3. Teaching builds trust that creates future attention

When you teach, it’s an upfront deposit for a future withdrawal of your partner’s attention.

Trust is built when you use market data to teach partners about problems their clients are experiencing or may not know about. 

The trust you create today, through the new insights and market data you share, will influence an agency’s willingness to respond to you when you reach out in the future about one of their clients.

But when you only focus on selling features you end up breaking trust. This plays out when tech partners send their generic partner newsletter to agencies in hopes of staying “top of mind.” 

Agency account managers don’t need another tech partner flooding their email inbox with an irrelevant newsletter talking about 👏🏽 every 👏🏽 single 👏🏽 product update and webinar your company is doing.

If you can't connect how your product update doesn't impact an agency's business, you're wasting a touch point.

The consequence is that it will become harder to establish and grow your partnership because agency account managers will respond less often to your emails and slack messages. 

If you want to stay top-of-mind with your agency partners, the majority of your touch points to them should offer different and new perspectives to solving their client problems from the data analysis and insights you’re gathering. 

Go find your smoking gun

It’s only becoming more competitive for tech vendors to drive enterprise pipeline on Shopify.

Which means the value of an agency referral will continue to increase. 

The successful agency partner managers who will deliver on this will be the ones that invest the time to curate and share market data to agencies that will help them solve client problems.  

So if you’re interested in creating a smoking gun, here’s where I’d start collecting data:

  1. Within each industry, there are a handful of “State of the Union” reports. Download all of them and look for themes within the survey data YoY. Don’t just look at the data from the most recent report.  
  2. Look at macro economic reports within the country where the majority of your customer base is. And then compare that to economic trends in countries that your top enterprise clients are expanding into. 
  3. Depending on your industry, has the rate of enterprise brands increased, decreased, or stalled in the past 5-15 years?
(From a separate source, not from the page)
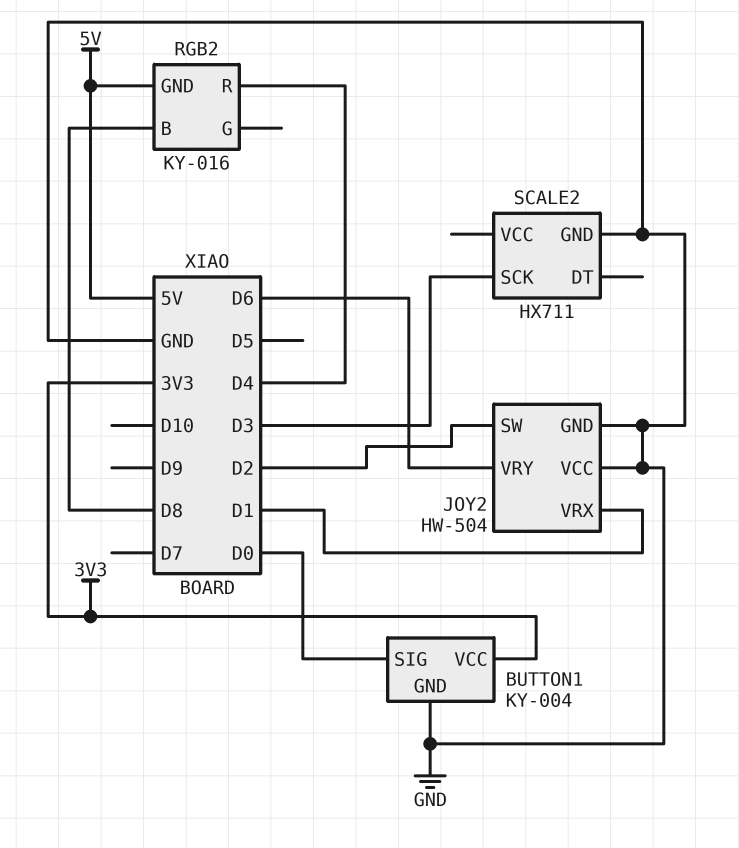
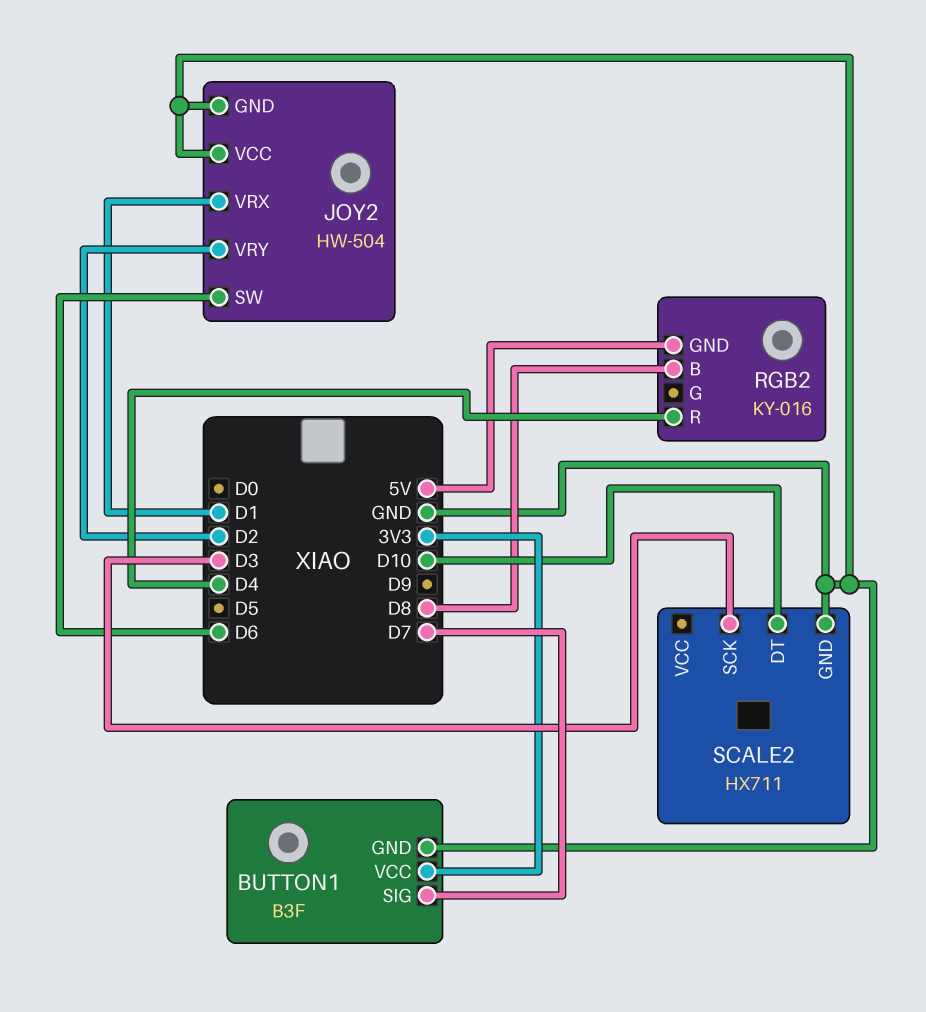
BUTTON1: KY-004 -> B3F
BUTTON1 pin SIG: D0 -> D7
JOY2 pin SW: D2 -> D6
JOY2 pin VRY: D6 -> D2
SCALE2 pin DT: none -> D10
How fast are agency clients growing within the various market segments (SMB, Mid-Market, Enterprise)? How many of your competitors have entered the market over that same timeframe? 
  4. What’s the top 1-2 reasons why brands are choosing your product? Have those reasons shifted YoY since the existence of your product? Why or why not?
  5. How are customers solving the problem your product is solutioned for? What are the jobs they’ve hired your product for? And how has the problem impacted the client’s revenue YoY in your industry?
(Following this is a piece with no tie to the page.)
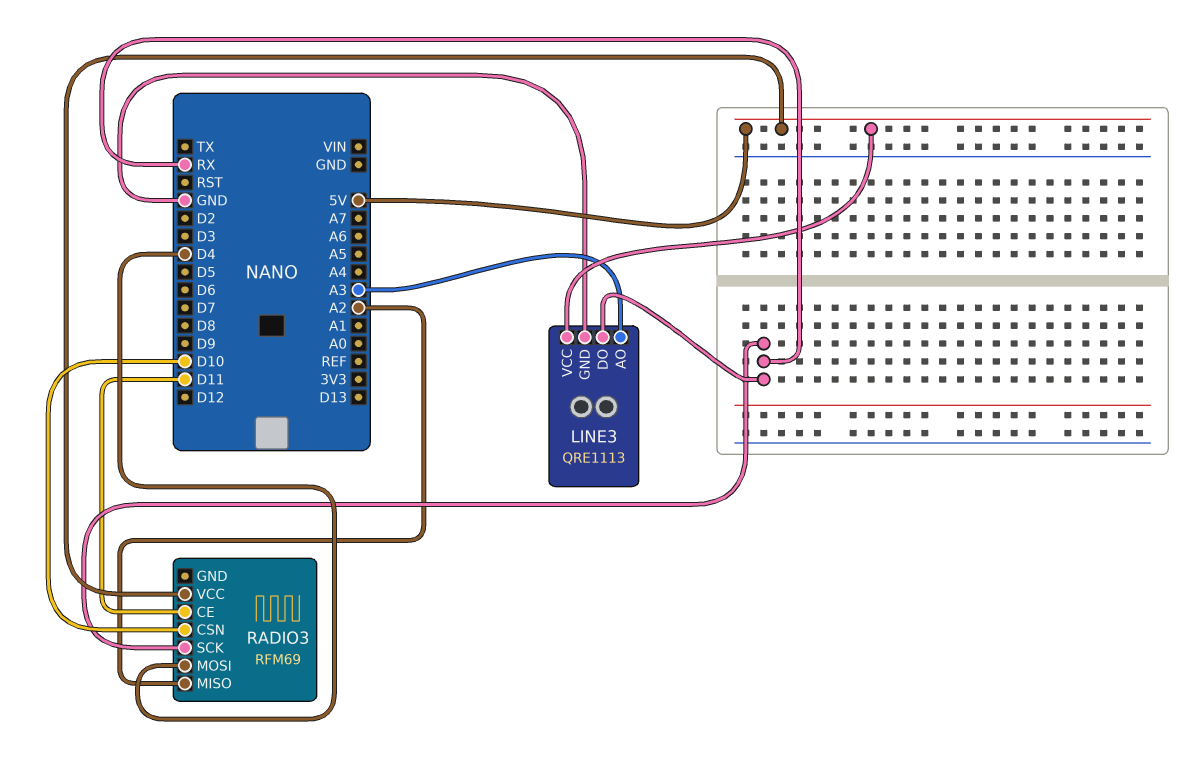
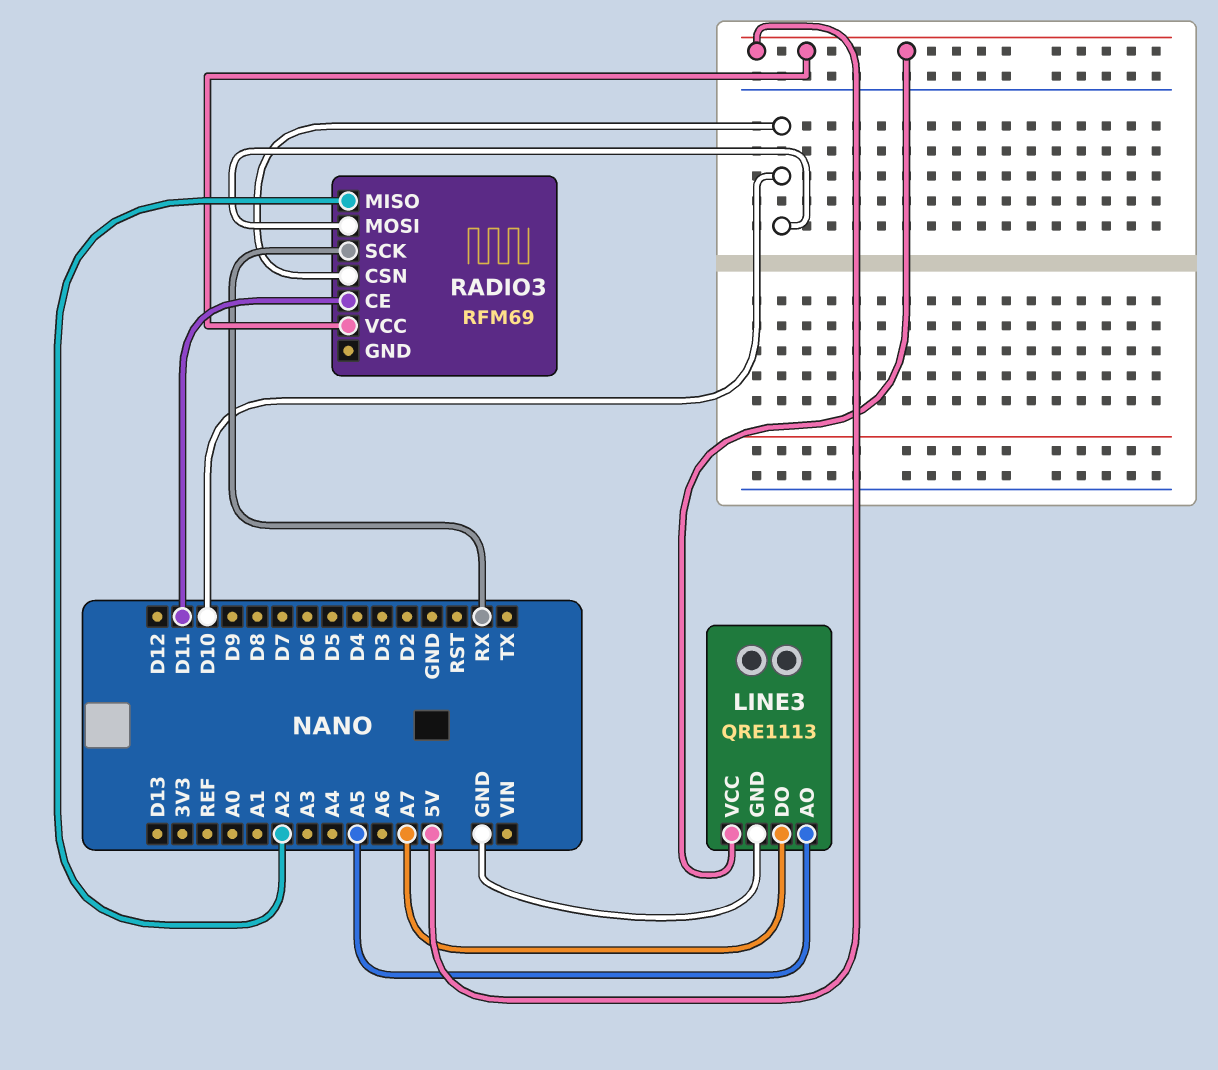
LINE3 pin AO: A3 -> A5
LINE3 pin DO: RX -> A7
RADIO3 pin MOSI: D4 -> D10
You should be collecting the data to these answers and more. 

You’re never done collecting data for your smoking gun. I would block time on your calendar each 1-2 weeks to source and review the data you collect.

Most of your competitors won't continually spend time researching the market, product, and customer data to share with agencies.

This is good for you because agencies will begin to see you and your product as a tech vendor worth partnering with. 

And who knows... Perhaps your smoking gun can help you become one of the top 5-7 app partners for some agencies!